■ Collected material ■

____________________

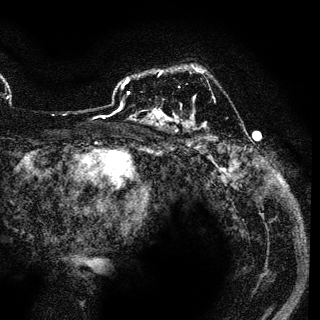
Breast MRI (dynamic contrast-enhanced), one axial slice; position 80 of 136 along the scan axis; cropped to one breast; dynamic contrast-enhanced series, time point 2 of 6 at this slice position (early post-contrast); 3 T; TE 4.2 ms, TR 7.9 ms; 320 × 320 image matrix. Female patient.
Annotated regions visible in this slice (semi-automatically segmented with operator editing):
- enhancing-tissue mask used for the functional tumour volume (all voxels passing the contrast-enhancement thresholds inside the analysis volume; usually the tumour): bounding box (x1, y1, x2, y2) in pixels: (156, 72, 162, 116)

____________________

■ What the exercise asks ■
Repeat all of the listing above word for word, and exclude the pictures.

■ Reply to the exercise ■
Breast MRI (dynamic contrast-enhanced), one axial slice; position 80 of 136 along the scan axis; cropped to one breast; dynamic contrast-enhanced series, time point 2 of 6 at this slice position (early post-contrast); 3 T; TE 4.2 ms, TR 7.9 ms; 320 × 320 image matrix. Female patient.
Annotated regions visible in this slice (semi-automatically segmented with operator editing):
- enhancing-tissue mask used for the functional tumour volume (all voxels passing the contrast-enhancement thresholds inside the analysis volume; usually the tumour): bounding box (x1, y1, x2, y2) in pixels: (156, 72, 162, 116)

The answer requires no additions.